“No,” I say as quietly as I can. “Upstairs.” I’m not ready to confessto them what I did. Especially not when I’ve just spent the afternoon accusing some of them of lying.
Declan leads me up the stairs, but it all feels so unreal. I’ve dreaded this moment for years, always knowing that one day my lies would catch up with me. But now that it’s happening, it feels just like it always has—a possibility, not the real thing.
Once in my room, Declan and I settle on the bed. I take several deep breaths, trying to calm myself, but each one stays trapped in my trachea.
“Claire, what is it? Let’s just tell each other the truth. No more secrets.”
I look at Declan, force myself to really look at him. I take in the glint of his hazel eyes, realizing this is likely the last time he will look at me with affection.
I still don’t know if I can trust him, but I have no choice. I need help, and he’s the one person who can provide it. But only if I confess.
I take a deep breath and begin.
“I saw you.”
Declan looks at me, confusion etched in the fine lines of his face that have appeared and deepened in the last ten years.
“That night with Phoebe. The night she went missing.”
“Claire.” The confusion crystallizes into something stronger, more real. Fear. “It wasn’t what you think.”
“It was,” I say, my voice oddly clear. I thought when I finally admitted to him what I’d witnessed, I would be more upset. Emotions frayed, the hysteria I felt that night returning to me multifold. But it feels as though my admission has cleared the dustthat has been welling up inside me, whisking away the emotion with it.
“You had sex with Phoebe,” I say, so as to leave no doubt, nothing unspoken. It’s one of the scenes from that night that I can never unsee, never unknow. Phoebe straddling him on the ground in the vast backyard of the Inn. Her head thrown back in passion, his eyes closed tightly. Neither of them even trying to hide.
“I had come out to look for you. You ran out so quickly after Phoebe. I wanted to check on her too. To make sure she was okay after Adrien went after her at dinner like that. I looked for ages and then I heard…”

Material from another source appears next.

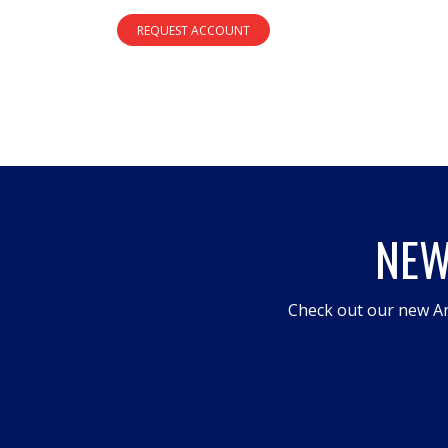
REQUEST ACCOUNT
NEW
Check out our new An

Phoebe’s moans still ring in my ear from that night, cutting through the darkness.
“I’m sorry,” Declan says, his face crumpling. “I’m so, so sorry. You’ll never know how sorry I am for that. It was only that one time, and it was a mistake. My feelings for you scared me. I sabotaged what we had, just like I always do when people get too close. And then Phoebe and I connected and then she came on to me and…none of that matters. I regretted it even as it was happening, and I’ve regretted it every day since. I’ve regretted losing you.”
The emotion that dried up in me earlier now comes rolling back. I want to believe him, but something stops me.
“But you never reached out. Afterward,” I say through tears. “You let me leave Australia without ever talking about it, without even officially ending our relationship. And you’ve been living in New York all these years, and you never even called.”
I considered reaching out myself, but I couldn’t bring myself todo it. The fact was, I couldn’t face the truth. Couldn’t listen to him admit how he had chosen Phoebe over me. And another part of me was scared that I would give in and admit to him what I’d done that night. And I wasn’t ready to do that.
Declan looks down, shame splayed across his face. “It was my penitence,” he says quietly. “I knew you didn’t deserve me after what I did. I didn’t want you to think that you should take me back and settle for a man that would treat you like that.” He inhales, and his breath vibrates with emotion. “A few years after the program, once I’d graduated and started working in Dublin, I received a job offer from my current paper in New York. You were the first person I thought of, the only one I wanted to share the news with. And I couldn’t get out of my head that we would meet somewhere on the streets of New York, just like in one of those romantic comedies. And we could start over. I wouldn’t have to break my rule against contacting you; it would just happen naturally. Like fate.” He lets out a sad chuckle. “It was stupid.”
“No,” I say. “It wasn’t. But I don’t understand. Why would you do all that for me, put yourself through that?”
“Isn’t it obvious? I love you, Claire. I’ve always loved you.”
For a second, I feel like I did after Villanueva’s phone call, blood pumping in my ears, an unidentifiable ringing underlying its steady beat.
I shake my head, but he grabs my hands. Before I can stop them, tears well up in my eyes, crashing down on the carpet one at a time.
He moves to pull me in, but I stop him.
“No,” I say, pulling away. “You can’t love me. You don’t know what I’m capable of. What I’ve done.”
“So tell me.”
“You’ll never look at me the same way,” I say.
“Try me.” His gaze is steady like his tone, and it bolsters me slightly.
I take a deep breath and remember. Behind the Inn. The stars glinting down at me, taunting. Rage pulsing in my stomach.